Task statement
Each line of the data below from the one holding "[62,661,153,671] cube dimension" to the one holding "[68,134,220,147] // type: --weather", inclusive, is to be reproduced exactly; no other line belongs in the answer.

==== Data ====

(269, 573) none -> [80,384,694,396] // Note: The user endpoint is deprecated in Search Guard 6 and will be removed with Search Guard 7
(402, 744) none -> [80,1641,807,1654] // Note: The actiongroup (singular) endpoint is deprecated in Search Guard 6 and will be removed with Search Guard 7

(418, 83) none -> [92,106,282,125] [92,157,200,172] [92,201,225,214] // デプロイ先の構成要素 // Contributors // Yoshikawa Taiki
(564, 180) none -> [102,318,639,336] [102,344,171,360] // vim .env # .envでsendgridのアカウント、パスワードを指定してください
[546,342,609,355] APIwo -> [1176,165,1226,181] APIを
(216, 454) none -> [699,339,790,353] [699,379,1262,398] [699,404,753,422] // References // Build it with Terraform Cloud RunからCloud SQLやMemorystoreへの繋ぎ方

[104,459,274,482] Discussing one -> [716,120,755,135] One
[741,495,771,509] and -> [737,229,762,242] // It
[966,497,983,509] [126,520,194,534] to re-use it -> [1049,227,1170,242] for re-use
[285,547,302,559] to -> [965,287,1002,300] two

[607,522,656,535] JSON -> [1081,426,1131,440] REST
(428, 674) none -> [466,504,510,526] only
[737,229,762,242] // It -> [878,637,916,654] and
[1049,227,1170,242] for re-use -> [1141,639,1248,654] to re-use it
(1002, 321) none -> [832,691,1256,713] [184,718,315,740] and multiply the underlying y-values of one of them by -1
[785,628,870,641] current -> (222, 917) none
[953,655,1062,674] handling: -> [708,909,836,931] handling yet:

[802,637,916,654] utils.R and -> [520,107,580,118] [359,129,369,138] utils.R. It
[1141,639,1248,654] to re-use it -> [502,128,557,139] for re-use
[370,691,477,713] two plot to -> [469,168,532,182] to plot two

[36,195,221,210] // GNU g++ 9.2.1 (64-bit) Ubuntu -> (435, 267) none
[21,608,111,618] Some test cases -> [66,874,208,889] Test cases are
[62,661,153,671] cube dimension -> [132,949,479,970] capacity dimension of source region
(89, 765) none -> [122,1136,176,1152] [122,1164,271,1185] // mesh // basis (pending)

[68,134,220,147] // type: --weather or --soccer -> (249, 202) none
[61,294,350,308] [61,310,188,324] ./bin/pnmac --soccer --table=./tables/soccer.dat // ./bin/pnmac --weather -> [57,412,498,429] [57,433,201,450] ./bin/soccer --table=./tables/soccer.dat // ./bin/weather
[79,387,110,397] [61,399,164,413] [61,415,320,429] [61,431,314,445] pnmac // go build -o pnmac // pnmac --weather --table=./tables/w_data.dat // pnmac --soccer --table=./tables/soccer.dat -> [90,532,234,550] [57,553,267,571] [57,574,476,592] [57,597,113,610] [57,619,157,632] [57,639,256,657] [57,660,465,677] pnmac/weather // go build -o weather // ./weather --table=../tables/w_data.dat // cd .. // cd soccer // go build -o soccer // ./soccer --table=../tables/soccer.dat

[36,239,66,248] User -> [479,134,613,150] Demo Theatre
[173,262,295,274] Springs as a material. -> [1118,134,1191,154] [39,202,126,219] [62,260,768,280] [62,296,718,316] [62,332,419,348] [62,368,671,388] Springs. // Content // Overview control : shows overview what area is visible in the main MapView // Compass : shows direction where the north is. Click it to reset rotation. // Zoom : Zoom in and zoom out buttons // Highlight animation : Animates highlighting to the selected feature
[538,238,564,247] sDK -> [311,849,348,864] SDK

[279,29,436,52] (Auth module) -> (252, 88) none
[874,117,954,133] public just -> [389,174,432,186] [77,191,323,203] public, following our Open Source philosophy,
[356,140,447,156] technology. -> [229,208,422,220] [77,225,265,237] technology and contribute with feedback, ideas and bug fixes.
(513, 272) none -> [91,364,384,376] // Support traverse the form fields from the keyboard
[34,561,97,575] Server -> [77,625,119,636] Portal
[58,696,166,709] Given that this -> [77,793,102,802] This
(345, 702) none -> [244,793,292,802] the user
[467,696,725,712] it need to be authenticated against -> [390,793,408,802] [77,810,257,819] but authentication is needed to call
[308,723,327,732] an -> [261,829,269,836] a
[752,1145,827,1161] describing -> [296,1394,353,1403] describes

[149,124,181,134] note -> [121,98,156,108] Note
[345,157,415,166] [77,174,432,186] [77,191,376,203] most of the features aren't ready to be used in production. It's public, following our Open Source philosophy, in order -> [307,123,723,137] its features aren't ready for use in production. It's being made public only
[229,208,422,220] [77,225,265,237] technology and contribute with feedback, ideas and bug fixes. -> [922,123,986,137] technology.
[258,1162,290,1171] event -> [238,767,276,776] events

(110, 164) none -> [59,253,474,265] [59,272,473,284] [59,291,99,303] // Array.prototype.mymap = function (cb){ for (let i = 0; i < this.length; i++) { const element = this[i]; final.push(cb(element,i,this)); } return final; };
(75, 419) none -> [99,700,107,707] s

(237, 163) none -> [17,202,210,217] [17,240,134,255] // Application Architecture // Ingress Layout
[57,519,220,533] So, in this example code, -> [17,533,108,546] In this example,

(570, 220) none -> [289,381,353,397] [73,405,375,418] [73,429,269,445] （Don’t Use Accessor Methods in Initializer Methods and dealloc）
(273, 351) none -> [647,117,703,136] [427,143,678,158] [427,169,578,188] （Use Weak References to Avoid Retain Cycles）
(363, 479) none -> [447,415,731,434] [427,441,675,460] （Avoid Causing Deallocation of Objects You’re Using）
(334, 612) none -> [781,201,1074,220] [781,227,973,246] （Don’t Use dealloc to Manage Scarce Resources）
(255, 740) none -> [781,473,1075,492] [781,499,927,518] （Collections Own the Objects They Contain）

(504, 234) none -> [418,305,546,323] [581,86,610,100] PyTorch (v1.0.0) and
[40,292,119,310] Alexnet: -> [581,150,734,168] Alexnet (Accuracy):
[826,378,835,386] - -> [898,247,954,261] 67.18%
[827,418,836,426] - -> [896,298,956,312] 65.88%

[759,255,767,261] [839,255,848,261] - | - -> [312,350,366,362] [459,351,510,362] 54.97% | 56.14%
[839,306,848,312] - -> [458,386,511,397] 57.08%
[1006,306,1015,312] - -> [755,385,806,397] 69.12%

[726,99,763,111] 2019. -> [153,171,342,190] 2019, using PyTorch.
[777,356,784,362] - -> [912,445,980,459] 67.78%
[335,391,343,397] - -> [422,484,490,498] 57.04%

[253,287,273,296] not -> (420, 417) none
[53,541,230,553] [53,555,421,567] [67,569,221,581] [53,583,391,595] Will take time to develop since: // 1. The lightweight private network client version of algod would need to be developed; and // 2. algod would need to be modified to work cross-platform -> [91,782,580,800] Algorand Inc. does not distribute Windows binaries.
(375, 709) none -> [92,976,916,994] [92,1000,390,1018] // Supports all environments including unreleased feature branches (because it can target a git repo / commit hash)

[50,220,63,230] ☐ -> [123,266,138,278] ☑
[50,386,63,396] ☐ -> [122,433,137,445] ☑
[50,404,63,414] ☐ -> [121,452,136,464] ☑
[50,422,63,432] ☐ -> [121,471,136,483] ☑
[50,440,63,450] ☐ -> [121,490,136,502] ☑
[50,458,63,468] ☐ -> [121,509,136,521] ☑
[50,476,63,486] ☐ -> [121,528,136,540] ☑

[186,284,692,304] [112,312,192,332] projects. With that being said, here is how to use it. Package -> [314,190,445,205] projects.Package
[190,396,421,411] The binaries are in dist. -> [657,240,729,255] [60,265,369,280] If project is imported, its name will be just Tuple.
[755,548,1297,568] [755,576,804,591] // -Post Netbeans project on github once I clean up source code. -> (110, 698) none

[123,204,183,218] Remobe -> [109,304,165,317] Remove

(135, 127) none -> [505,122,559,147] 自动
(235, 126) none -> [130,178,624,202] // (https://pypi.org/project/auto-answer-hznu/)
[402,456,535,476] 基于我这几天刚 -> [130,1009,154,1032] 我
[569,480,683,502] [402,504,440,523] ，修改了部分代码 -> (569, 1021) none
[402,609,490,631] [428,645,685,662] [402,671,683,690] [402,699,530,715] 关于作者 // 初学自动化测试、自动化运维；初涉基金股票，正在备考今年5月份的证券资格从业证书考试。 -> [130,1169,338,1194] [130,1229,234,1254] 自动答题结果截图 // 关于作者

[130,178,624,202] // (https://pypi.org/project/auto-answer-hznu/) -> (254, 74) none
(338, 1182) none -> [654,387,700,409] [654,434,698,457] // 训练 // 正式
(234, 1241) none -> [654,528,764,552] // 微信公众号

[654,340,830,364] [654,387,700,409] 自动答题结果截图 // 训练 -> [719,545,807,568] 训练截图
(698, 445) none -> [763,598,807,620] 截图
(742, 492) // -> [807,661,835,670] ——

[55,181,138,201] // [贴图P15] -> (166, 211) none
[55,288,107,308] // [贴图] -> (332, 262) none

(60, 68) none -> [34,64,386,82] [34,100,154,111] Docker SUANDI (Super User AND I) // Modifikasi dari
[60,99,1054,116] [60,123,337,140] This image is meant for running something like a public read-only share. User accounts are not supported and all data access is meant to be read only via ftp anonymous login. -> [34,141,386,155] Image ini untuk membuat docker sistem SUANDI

====

Response area
[62,661,153,671] cube dimension -> [132,949,479,970] capacity dimension of source region
(89, 765) none -> [122,1136,176,1152] [122,1164,271,1185] // mesh // basis (pending)

[68,134,220,147] // type: --weather or --soccer -> (249, 202) none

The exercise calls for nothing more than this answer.